(TO DO):
Answer with a single number: the count of lines below that hold "Java".

------ SOURCE RECORDS ------

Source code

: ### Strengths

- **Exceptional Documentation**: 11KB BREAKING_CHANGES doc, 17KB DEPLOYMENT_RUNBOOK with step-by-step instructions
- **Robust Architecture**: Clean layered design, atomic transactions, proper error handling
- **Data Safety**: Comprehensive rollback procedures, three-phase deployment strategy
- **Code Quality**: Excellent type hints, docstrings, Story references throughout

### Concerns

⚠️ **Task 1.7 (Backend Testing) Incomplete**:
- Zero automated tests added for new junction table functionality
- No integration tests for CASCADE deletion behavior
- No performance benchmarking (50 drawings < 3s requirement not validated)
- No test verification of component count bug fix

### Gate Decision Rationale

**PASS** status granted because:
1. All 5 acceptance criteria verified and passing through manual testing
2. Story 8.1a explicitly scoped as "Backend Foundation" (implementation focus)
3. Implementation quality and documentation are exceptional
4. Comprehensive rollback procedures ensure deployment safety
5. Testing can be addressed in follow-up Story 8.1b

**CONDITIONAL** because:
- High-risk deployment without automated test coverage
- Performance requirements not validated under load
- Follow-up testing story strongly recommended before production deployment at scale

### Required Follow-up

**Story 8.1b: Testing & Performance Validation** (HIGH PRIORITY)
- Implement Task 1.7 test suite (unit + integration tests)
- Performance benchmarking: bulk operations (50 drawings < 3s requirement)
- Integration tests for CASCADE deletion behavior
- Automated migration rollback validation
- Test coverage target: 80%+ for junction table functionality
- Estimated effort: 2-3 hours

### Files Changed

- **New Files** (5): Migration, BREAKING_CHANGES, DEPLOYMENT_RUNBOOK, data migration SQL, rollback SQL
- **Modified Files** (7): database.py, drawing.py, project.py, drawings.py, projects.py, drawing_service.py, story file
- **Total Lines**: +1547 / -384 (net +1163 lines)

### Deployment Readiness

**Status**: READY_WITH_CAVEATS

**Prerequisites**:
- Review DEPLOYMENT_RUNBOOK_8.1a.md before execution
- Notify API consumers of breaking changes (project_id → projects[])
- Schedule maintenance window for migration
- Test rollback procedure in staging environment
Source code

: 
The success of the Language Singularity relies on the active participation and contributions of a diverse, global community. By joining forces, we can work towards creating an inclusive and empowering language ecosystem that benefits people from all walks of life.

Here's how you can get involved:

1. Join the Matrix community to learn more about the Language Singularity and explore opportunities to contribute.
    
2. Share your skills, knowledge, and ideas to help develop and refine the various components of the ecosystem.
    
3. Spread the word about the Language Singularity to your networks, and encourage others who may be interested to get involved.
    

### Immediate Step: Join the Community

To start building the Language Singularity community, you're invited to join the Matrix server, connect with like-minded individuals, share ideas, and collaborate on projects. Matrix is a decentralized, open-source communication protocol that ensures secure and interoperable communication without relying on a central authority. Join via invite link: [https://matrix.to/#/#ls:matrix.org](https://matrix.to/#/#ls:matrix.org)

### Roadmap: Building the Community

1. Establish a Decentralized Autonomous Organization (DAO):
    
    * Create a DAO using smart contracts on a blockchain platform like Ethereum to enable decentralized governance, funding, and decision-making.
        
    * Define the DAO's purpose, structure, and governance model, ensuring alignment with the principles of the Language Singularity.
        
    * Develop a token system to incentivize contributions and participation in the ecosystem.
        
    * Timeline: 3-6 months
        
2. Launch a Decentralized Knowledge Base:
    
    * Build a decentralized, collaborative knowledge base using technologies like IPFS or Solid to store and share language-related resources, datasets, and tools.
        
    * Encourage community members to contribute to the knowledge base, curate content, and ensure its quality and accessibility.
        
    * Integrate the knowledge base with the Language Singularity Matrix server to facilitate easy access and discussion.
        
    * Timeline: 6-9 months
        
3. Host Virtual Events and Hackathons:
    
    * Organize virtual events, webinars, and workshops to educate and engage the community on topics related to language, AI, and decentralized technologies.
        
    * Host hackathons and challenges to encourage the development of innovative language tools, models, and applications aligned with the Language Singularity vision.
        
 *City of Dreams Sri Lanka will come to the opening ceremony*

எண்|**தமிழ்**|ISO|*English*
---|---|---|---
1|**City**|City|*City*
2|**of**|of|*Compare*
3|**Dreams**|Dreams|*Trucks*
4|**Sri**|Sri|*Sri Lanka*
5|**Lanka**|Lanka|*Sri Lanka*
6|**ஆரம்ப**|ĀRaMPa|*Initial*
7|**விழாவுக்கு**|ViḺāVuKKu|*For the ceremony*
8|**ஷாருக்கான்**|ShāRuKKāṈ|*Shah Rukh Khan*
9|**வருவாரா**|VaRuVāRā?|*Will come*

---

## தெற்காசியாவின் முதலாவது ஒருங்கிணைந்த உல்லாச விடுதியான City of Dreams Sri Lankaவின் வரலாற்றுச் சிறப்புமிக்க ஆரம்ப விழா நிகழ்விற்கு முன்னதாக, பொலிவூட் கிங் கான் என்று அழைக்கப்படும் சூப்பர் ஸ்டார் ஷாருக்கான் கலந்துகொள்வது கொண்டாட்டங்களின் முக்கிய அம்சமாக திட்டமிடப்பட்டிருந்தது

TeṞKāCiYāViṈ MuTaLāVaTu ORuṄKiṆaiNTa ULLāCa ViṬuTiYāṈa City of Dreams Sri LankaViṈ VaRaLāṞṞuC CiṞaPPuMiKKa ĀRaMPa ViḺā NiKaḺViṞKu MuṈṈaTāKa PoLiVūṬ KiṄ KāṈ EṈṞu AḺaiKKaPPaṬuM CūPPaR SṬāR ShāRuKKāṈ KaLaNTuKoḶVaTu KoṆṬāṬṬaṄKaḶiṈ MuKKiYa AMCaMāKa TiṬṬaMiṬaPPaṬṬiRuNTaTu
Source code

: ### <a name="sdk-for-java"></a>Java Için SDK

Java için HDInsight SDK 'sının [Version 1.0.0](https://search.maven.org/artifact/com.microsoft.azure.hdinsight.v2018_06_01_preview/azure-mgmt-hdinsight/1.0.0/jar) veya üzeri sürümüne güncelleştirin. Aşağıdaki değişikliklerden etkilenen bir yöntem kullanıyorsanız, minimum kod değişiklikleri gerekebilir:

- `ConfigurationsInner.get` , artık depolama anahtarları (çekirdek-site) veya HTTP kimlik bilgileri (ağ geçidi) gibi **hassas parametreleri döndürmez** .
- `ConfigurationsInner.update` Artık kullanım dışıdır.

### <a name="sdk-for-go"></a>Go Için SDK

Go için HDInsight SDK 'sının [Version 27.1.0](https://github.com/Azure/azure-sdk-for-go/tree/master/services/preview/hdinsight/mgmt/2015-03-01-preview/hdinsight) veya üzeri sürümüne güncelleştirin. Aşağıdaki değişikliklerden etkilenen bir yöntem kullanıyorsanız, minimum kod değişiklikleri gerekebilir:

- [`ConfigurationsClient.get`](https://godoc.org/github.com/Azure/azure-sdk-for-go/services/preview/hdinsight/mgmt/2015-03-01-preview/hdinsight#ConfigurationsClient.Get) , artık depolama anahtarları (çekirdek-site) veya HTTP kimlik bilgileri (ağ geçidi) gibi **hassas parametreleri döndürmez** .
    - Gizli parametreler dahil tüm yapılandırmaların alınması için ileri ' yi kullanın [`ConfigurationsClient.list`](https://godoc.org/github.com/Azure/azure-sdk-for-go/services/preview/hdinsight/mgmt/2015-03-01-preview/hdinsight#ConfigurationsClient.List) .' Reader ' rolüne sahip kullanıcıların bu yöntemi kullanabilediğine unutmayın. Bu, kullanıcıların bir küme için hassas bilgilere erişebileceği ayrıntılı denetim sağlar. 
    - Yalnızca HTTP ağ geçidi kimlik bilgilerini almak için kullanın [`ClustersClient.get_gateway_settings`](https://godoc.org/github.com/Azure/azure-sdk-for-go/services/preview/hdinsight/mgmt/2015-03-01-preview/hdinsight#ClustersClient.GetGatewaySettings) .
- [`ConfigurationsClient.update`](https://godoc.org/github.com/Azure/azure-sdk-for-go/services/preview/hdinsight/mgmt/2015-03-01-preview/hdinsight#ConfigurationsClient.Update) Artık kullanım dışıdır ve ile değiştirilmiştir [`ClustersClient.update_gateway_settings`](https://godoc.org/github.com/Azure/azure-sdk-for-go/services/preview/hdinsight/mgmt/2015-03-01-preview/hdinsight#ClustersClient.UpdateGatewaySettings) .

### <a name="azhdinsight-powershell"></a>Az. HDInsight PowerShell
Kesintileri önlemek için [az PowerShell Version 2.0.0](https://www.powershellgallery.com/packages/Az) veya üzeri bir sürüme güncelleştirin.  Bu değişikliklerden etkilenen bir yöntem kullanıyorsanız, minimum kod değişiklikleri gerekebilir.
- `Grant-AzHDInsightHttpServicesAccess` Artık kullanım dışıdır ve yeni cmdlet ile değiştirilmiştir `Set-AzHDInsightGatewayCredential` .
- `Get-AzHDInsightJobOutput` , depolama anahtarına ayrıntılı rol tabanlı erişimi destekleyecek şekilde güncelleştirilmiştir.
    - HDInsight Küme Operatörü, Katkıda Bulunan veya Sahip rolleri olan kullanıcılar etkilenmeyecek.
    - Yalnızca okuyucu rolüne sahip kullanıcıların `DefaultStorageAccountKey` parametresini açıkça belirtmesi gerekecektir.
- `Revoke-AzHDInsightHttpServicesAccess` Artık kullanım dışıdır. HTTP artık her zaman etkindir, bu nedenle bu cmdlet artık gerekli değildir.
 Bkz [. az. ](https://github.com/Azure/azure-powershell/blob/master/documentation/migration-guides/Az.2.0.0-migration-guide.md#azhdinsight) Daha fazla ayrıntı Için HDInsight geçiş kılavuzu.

------

(RESULT OF THIS EXERCISE):
2